Jul 4, 2011
I was a boy when the Mass was translated into the vernacular, but I remember a joke my uncle told about the response in Latin to the greeting, “The Lord be with you.” He asked me whether I knew the phone number to heaven. I did not. “Et cum spiritu two oh,” he said. That was when phone numbers had letters and numbers together.
The joke comes to mind because of another change that will be noticeable in the new Missal. The response that was, “And also with you” shall become “And with your spirit.” At first glance, it does not seem to make much of a difference, but there are some interesting angles to the change. Other languages, after all, held on to the “and with your spirit” construction. That is the case, for instance, of Spanish.
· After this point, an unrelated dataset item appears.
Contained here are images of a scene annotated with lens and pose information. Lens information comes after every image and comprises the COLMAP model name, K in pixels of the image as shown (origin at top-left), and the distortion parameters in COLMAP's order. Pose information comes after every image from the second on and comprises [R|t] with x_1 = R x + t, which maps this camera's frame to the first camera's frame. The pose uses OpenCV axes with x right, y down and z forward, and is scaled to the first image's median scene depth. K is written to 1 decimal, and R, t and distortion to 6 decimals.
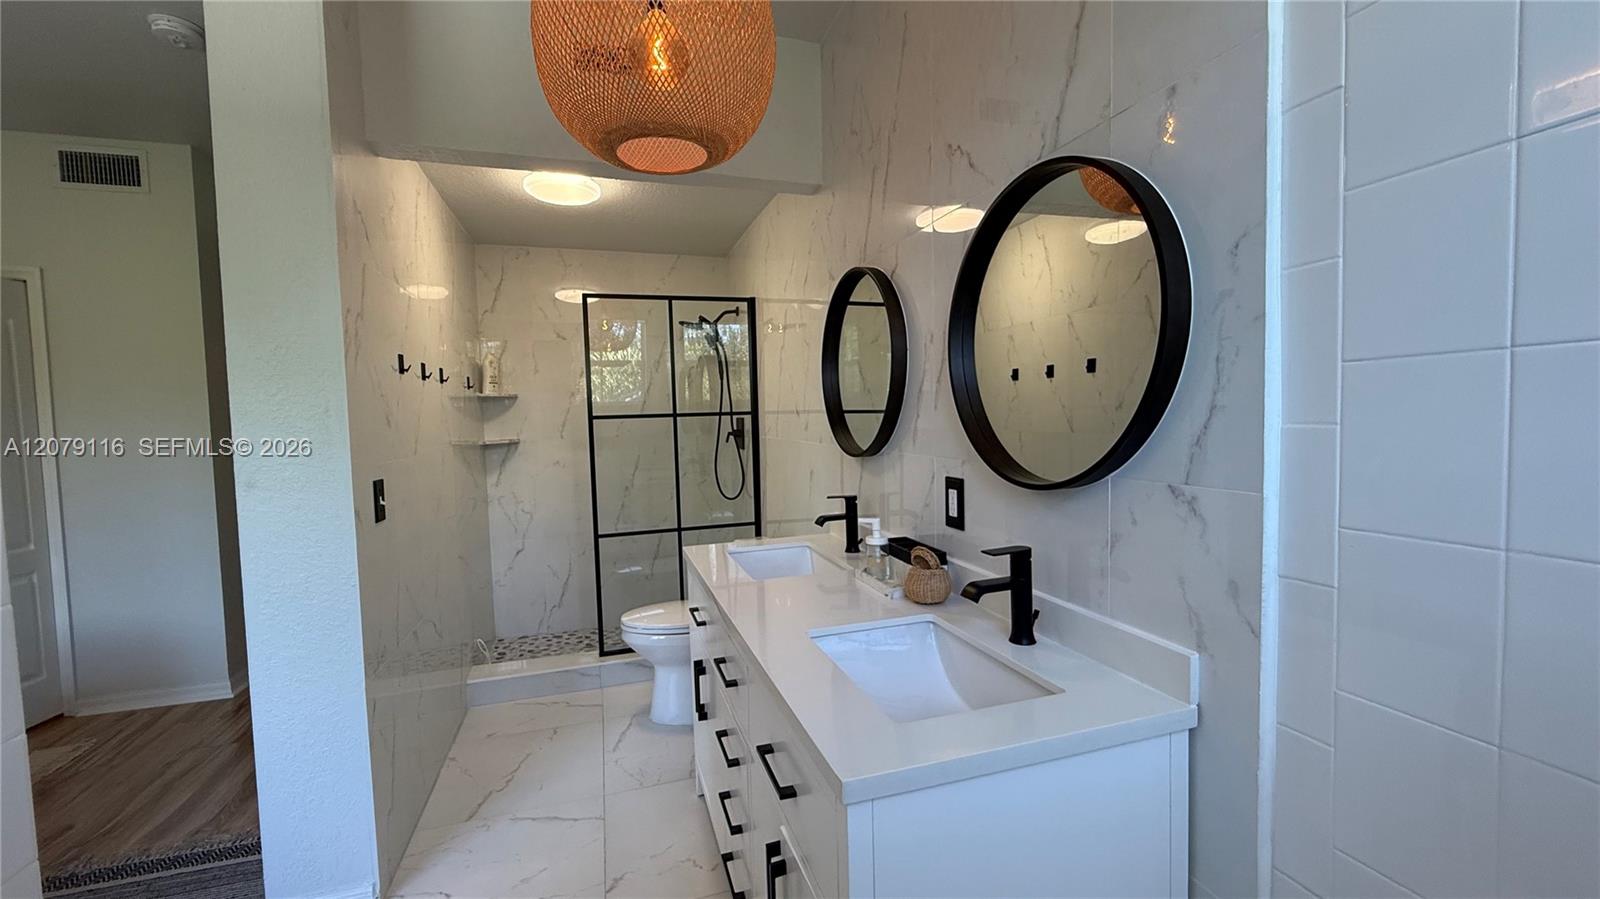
lens RADIAL K [[631.3, 0, 800.1], [0, 631.3, 448.6], [0, 0, 1]] dist [-0.001883, 0.000029]
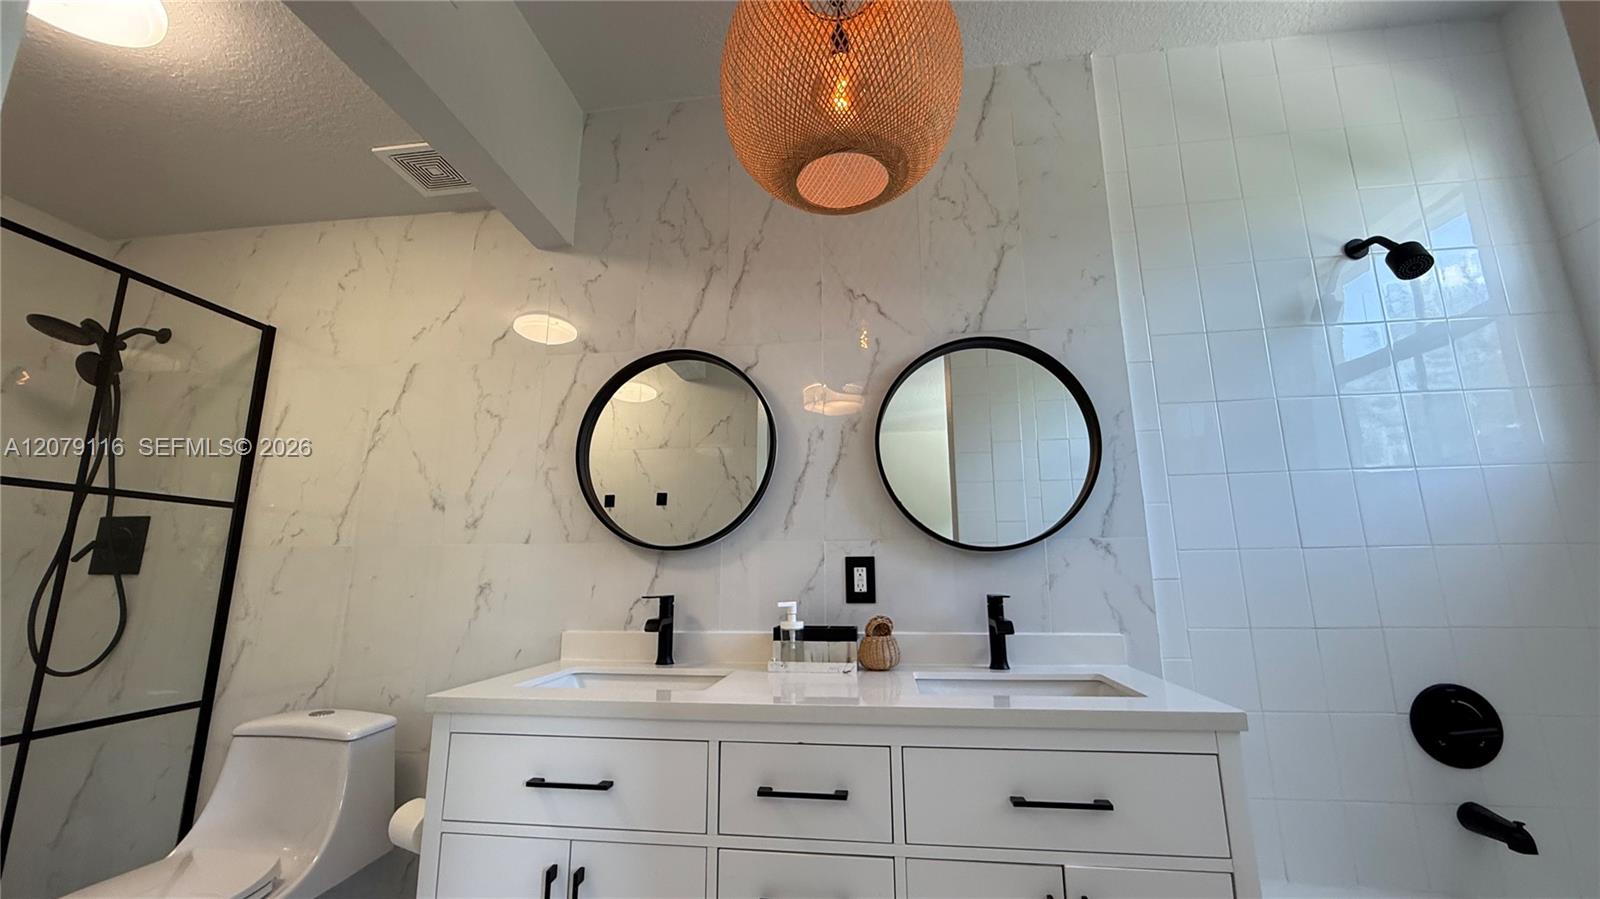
lens RADIAL K [[631.3, 0, 796.5], [0, 631.3, 450.8], [0, 0, 1]] dist [-0.001883, 0.000029]
pose [[0.440753, 0.202409, 0.874510, -0.847560], [0.040167, 0.968821, -0.244483, 0.136199], [-0.896729, 0.142883, 0.418881, 0.609294]]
Some have argued that the Church, by insisting on “your spirit,” only wants to recall the Latin construction of the original. Some think that it is only a more poetic or even archaic way of saying “with you.” But adding “and with your spirit” is not just saying, “the same to you.” What is involved is something not quite clear without some reference to Scripture. The mention of the spirit comes from the letters of St. Paul.
In both Galations and Phillipians, Paul wrote, “The grace of our Lord Jesus Christ be with your spirit, brethren. Amen.” In the second Letter to Timothy, the apostle concludes with, “The Lord be with your spirit.” The last words of the letter to Philemon are “The grace of the Lord Jesus Christ be with your spirit.”